One such group, according to Kyoga region police spokesperson Jimmy Patrick Okema, was allegedly escorting ballot boxes to polling places on motorcycles.
He claims that 14 motorcycles were also seized but will be returned following the electoral process.
The others were detained for allegedly bribing voters and intimidating them throughout the voting process.
Dr. Eunice Apio of the opposition Uganda Peoples' Congress won the highly contested by-election.
She received 15,718 votes, or 49 percent of the total votes cast, defeating her nearest rival, Samuel Engola Jr. of the National Resistance Movement (NRM), who received 15,176 votes, or 47 percent.
The total votes cast from 167 polling stations were 32,751, or 36.10 percent of the total registered voters.
There were 93,733 registered voters in eight sub-counties and town councils that make up Oyam County North Constituency.

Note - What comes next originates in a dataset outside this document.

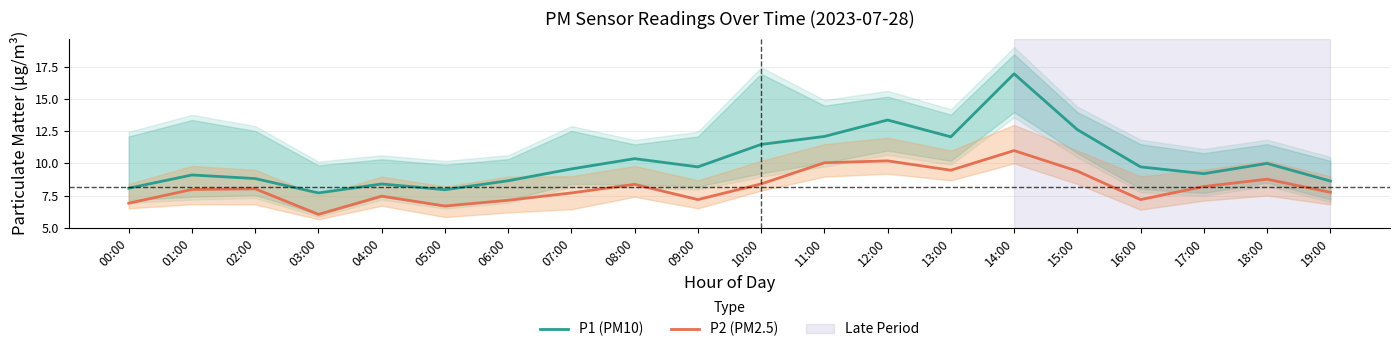

Does the chart have visible grid lines?

Yes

Spoiled votes were 37, while invalid votes were 755, or 2.31 percent.
Newton Freddy Okello of the Forum for Democratic Change (FDC) and Daniel Okello of the National Unity Platform (NUP) were the other contenders.

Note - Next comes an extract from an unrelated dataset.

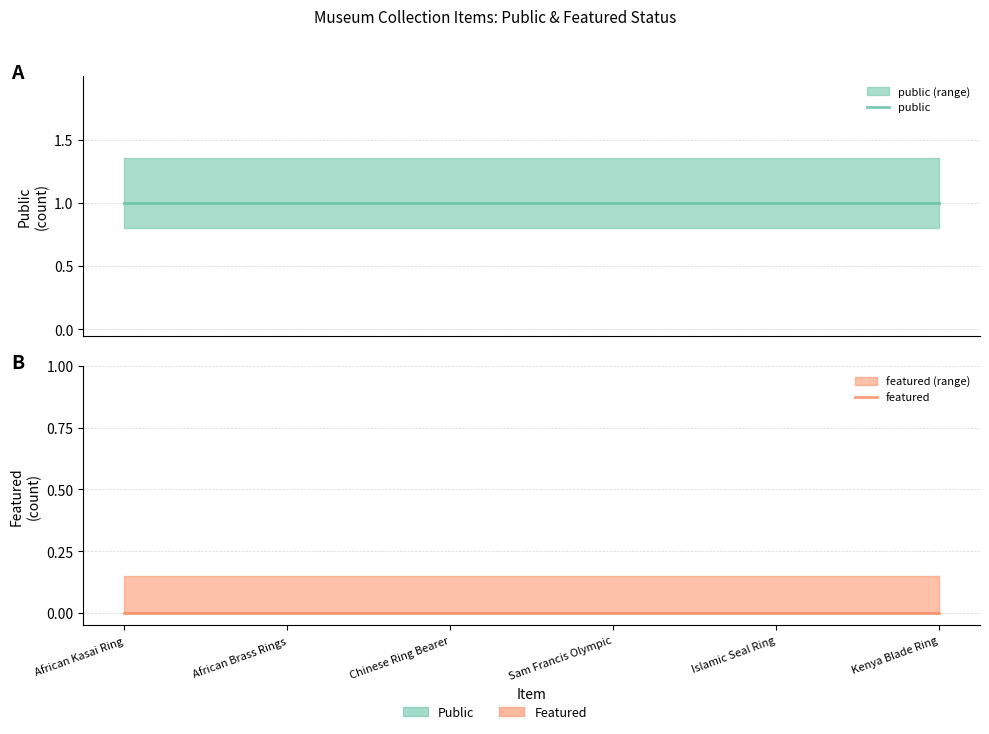

What is the label of the 2nd point from the left?

African Brass Rings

Apio will be replacing Col. Charles Engola, a former labour state minister, who was assassinated by his security on May 2 at his residence in Kampala, leaving the Oyam North seat vacant.
Some residents have however alleged that the elections were marred with irregularities and have called on the Electoral Commission to address these concerns as soon as possible.
Eunice Otuko Apio received her PhD in African studies and anthropology from the Department of History and Cultures at the University of Birmingham (UK) in 2016. In September 2017, she joined the Law School, University of Birmingham, as a Postdoctoral Fellow in Gender and Transitional Justice and worked on the subject of resilience in survivors of war-related sexual violence in a comparative study of Uganda, Colombia, and Bosnia-Herzegovina.